Volunteers needed for biannual spring blood screening set for March 30, April 6

BUCKHANNON – The Buckhannon Rotary Club and WVU Medicine St. Joseph’s Hospital are teaming up once again to host spring blood screenings at this month’s end.

The spring blood screening is returning Saturday, March 30, and Saturday, April 6, at two locations – Buckhannon-Upshur Middle School and Community Care Clinic in Rock Cave, with a hospital-sponsored health fair scheduled for the April 6 screening at B-UMS.

All screenings will take place at the two locations from 6:30 a.m. to 10 a.m. on both Saturdays. To prepare for the blood screening, participants are asked to fast for 12 hours beforehand. The health fair will offer a slew of health screenings and information, according to a press release from the hospital.

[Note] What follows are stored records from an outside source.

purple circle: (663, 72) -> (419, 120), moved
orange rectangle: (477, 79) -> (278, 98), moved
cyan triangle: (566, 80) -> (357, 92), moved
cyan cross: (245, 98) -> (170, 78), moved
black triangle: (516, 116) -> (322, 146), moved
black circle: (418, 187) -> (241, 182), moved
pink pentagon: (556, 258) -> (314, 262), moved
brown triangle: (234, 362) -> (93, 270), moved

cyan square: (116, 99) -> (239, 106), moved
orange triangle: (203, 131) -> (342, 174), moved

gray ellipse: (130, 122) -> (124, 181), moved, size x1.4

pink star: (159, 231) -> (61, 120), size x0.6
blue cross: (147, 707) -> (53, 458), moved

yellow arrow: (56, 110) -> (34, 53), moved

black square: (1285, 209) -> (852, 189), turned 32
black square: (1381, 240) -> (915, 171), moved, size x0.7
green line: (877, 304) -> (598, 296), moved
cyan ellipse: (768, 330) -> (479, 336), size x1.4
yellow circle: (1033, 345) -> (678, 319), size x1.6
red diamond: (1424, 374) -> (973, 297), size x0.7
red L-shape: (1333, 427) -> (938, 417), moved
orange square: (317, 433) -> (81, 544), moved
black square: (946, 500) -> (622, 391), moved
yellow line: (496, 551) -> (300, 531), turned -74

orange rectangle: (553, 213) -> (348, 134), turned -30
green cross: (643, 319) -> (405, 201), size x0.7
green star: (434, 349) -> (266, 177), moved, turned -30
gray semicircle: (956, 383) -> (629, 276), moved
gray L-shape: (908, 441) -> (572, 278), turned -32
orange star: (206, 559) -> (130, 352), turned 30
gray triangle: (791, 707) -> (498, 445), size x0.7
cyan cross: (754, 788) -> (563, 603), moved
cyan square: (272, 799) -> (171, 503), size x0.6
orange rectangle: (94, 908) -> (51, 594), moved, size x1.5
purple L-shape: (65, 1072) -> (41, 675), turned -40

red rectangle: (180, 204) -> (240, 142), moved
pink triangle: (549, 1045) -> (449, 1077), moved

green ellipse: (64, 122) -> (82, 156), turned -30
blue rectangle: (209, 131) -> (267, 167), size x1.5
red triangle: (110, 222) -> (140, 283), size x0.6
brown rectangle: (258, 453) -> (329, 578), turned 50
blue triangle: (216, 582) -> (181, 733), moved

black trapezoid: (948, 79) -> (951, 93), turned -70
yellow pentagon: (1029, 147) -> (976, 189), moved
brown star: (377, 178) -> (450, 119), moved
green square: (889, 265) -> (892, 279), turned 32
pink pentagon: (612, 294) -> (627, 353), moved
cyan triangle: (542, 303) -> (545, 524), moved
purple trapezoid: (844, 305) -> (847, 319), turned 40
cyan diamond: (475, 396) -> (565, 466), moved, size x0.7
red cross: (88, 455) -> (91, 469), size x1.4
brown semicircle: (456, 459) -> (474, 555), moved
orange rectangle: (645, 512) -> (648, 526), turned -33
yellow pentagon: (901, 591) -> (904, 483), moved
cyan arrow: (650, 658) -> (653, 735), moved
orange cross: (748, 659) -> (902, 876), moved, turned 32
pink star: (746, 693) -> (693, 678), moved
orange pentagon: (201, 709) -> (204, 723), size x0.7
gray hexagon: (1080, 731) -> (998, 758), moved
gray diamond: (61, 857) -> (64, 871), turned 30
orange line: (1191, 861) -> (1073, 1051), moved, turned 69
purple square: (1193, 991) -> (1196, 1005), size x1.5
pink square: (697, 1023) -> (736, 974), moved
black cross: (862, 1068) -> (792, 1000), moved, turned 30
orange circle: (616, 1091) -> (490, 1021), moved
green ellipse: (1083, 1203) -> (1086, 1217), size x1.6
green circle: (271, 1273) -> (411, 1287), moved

James Powell, the chairperson for the Rotary blood screenings, said they have been doing the screenings – which are typically held twice a year in the spring and fall – for over 20 years.

“One of the reasons I think people should be interested is that most health insurance costs, as you know, have been going up and up,” Powell said. “When you do go for blood work on health insurance, for the most part, all of that goes toward your deductible, so if you’re going to order through a doctor, there’s a good chance from a pure financial aspect, it’s going to cost you a lot more.”

At the Rotary/WVU Medicine St. Joseph’s Hospital blood screening, a basic blood profile test costs $35, and those who participate may elect to undergo optional tests for colon cancer and thyroid conditions for an additional $5.

In addition, PSA (prostate cancer screening) testing is offered for $20, and Hemoglobin A1C for diabetes will cost $15.

Powell relayed several stories about people benefitting from utilizing the blood screenings, such people discovering they had cancer or diabetes.

“None of them had any idea they had these conditions,” Powell said. “A friend of mine about two-and-a-half years ago had been feeling tired, and we just thought ‘she was working a lot more, she’s been stressed out.’ Well, come to find out, she had some sort of a rare blood disease.”

He said the test did not say exactly what it was, but it let her know she needed to get more testing done.

Powell said one of the main reasons he sees people come out for the screenings is for basic checkups.

“As we get older, doctors may recommend starting to check things on a regular basis,” Powell said. “If you have tests done on a regular basis, you can have a history [of medical records], so if something is a little bit higher, you’ll know.”

Powell said Rotary has done the blood screenings for so long because it benefits the community in two ways.

One, it’s a community service for Rotary,” Powell said. “We are able to do the blood screening for the community at a reduced rate, and then the other side is, Rotary donates back to a lot of organizations, such as the Parish House.”
Powell said the screenings are performed by clinicians with St. Joseph’s Hospital and Community Care.

“[Those clinicians] actually draw the blood, and they do a fantastic job,” Powell said. “Rotary volunteers are the ones who help people fill out paperwork, give directions and answer questions afterward.”

He said Rotary is always looking for volunteers to help staff the screenings, and anyone interested can call him at either his office (304-472-1532) or on his cellphone, 304-613-7691.

Powell thanked the hospital and Community Care.

“Without St. Joseph’s, we could not have the blood screening,” Powell said. “We also want to thank Community Care for helping to make this possible.”

At the April 6 hospital health fair, additional screenings – including bone density testing, vein testing, glucose level testing, blood pressure testing and more – will be available.